Lorraine Downes has publicly spoken of her heartbreak about losing husband, former New Zealand cricketing star Martin Crowe, saying the pair had been trying for children into their mid-40s, before his devastating cancer diagnosis.
And in an television interview to air tonight, she reveals she fell pregnant to Crowe before a miscarriage.
Downes, a former Miss Universe, describes Crowe - who died in March 2016 from lymphoma at the age of 53 - as her soulmate.
She said she could always be herself around Crowe. "The stupid me, the worrying me... everything, Marty took it all, without judgment,' she told TVNZ's Sunday programme.
The pair began trying for a baby when Crowe was 46 and she was 44.
"When you meet your soulmate, you just know how special that is. And wouldn't it be amazing if we could have a child that was born out of our love?," she told Sunday, ahead of the release of her memoir this week.

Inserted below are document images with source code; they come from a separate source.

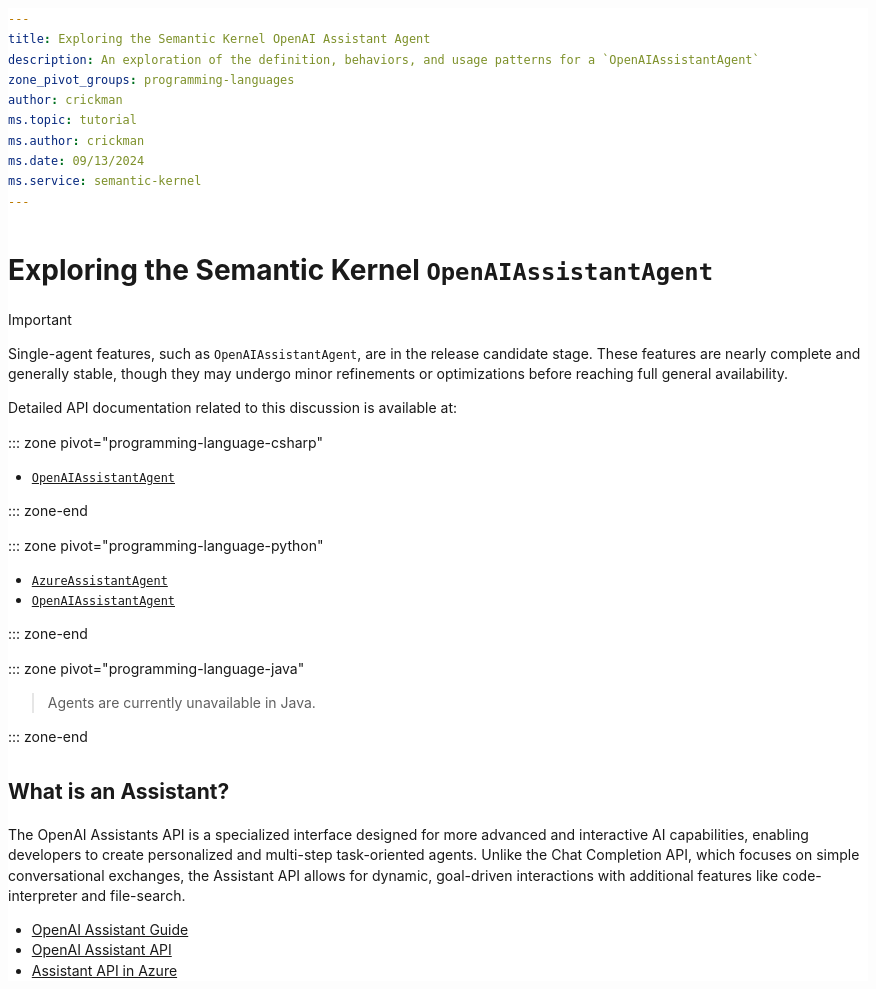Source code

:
 ```yaml
---
title: Exploring the Semantic Kernel OpenAI Assistant Agent
description: An exploration of the definition, behaviors, and usage patterns for a `OpenAIAssistantAgent`
zone_pivot_groups: programming-languages
author: crickman
ms.topic: tutorial
ms.author: crickman
ms.date: 09/13/2024
ms.service: semantic-kernel
---
```

# Exploring the Semantic Kernel `OpenAIAssistantAgent`

> [!IMPORTANT]
> Single-agent features, such as `OpenAIAssistantAgent`, are in the release candidate stage. These features are nearly complete and generally stable, though they may undergo minor refinements or optimizations before reaching full general availability.

Detailed API documentation related to this discussion is available at:

::: zone pivot="programming-language-csharp"
- [`OpenAIAssistantAgent`](/dotnet/api/microsoft.semantickernel.agents.openai.openaiassistantagent)

::: zone-end

::: zone pivot="programming-language-python"

- [`AzureAssistantAgent`](/python/api/semantic-kernel/semantic_kernel.agents.open_ai.azure_assistant_agent.azureassistantagent)
- [`OpenAIAssistantAgent`](/python/api/semantic-kernel/semantic_kernel.agents.open_ai.open_ai_assistant_agent.openaiassistantagent)

::: zone-end

::: zone pivot="programming-language-java"

> Agents are currently unavailable in Java.

::: zone-end


## What is an Assistant?

The OpenAI Assistants API is a specialized interface designed for more advanced and interactive AI capabilities, enabling developers to create personalized and multi-step task-oriented agents. Unlike the Chat Completion API, which focuses on simple conversational exchanges, the Assistant API allows for dynamic, goal-driven interactions with additional features like code-interpreter and file-search.

- [OpenAI Assistant Guide](https://platform.openai.com/docs/assistants)
- [OpenAI Assistant API](https://platform.openai.com/docs/api-reference/assistants)
- [Assistant API in Azure](/azure/ai-services/openai/assistants-quickstart)
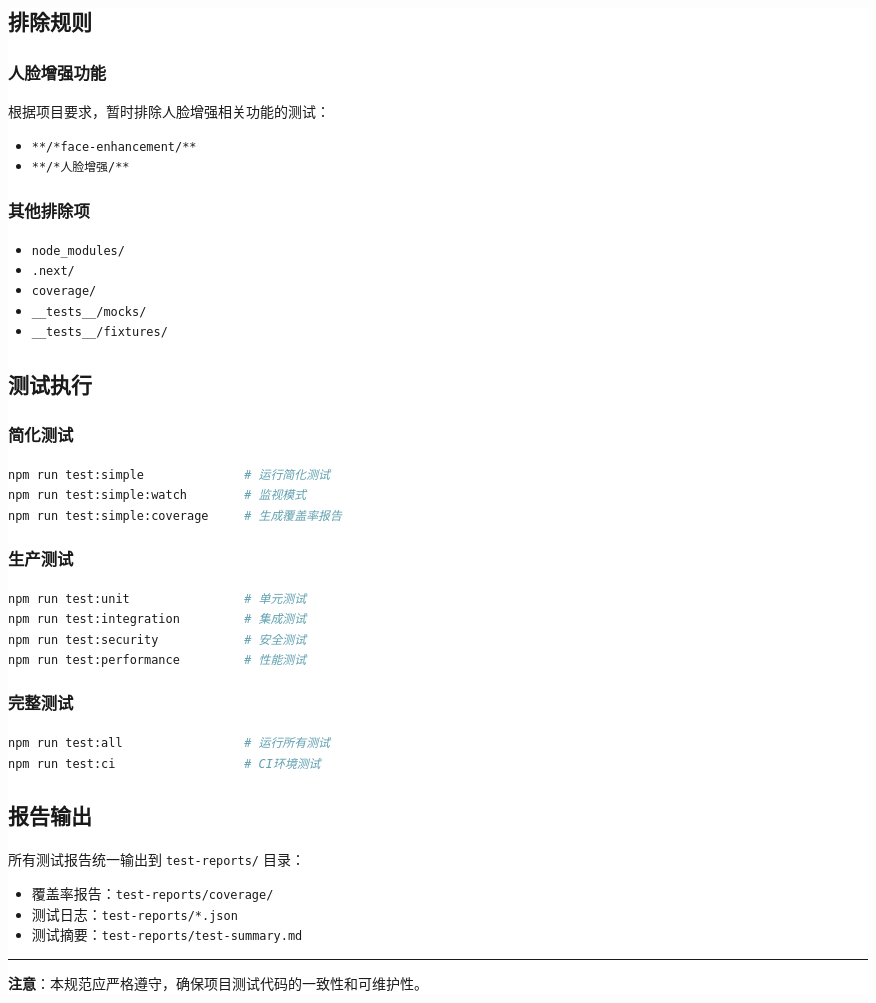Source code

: ## 排除规则

### 人脸增强功能
根据项目要求，暂时排除人脸增强相关功能的测试：
- `**/*face-enhancement/**`
- `**/*人脸增强/**`

### 其他排除项
- `node_modules/`
- `.next/`
- `coverage/`
- `__tests__/mocks/`
- `__tests__/fixtures/`

## 测试执行

### 简化测试
```bash
npm run test:simple              # 运行简化测试
npm run test:simple:watch        # 监视模式
npm run test:simple:coverage     # 生成覆盖率报告
```

### 生产测试
```bash
npm run test:unit                # 单元测试
npm run test:integration         # 集成测试
npm run test:security            # 安全测试
npm run test:performance         # 性能测试
```

### 完整测试
```bash
npm run test:all                 # 运行所有测试
npm run test:ci                  # CI环境测试
```

## 报告输出

所有测试报告统一输出到 `test-reports/` 目录：
- 覆盖率报告：`test-reports/coverage/`
- 测试日志：`test-reports/*.json`
- 测试摘要：`test-reports/test-summary.md`

---

**注意**：本规范应严格遵守，确保项目测试代码的一致性和可维护性。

"I am the eternal optimist. My mother was born when her mother was 47 so I thought 'Well I can do it'. So we did try."
Downes - who had two children from a previous relationship - fell pregnant at one point but blood tests showed the baby was at risk and she eventually miscarried. She used medical drugs to help boost her chances of ovulation.
"You think, 'Oh I might be pregnant this month'. And when you're not, that in itself is like losing a baby every month. That's what it felt like to me.
"I did come to a place of knowing how grateful I was that I did have two children. They mean everything to me. They're the most important thing in my life."
Downes describes her heartbreak about losing Crowe - arguably New Zealand's greatest batsman - but also says she is moving on in his memory.
"Marty wants me to be joyful again. He wants me to shine again. He wants me to thrive. And that's what I'm doing," she told Sunday.
Crowe was diagnosed with lymphoma in 2012, but declared cancer-free a year later.
However, the cancer returned in 2014, and he died in early March 2016. At the Cricket World Cup in 2015, Crowe was inducted into the ICC Hall of Fame.
Downes told Sunday Crowe underwent a major spiritual transformation shortly before his death.
"He said 'I don't want the cricket to ever define who I was as a man. Because that certainly wasn't who I was'."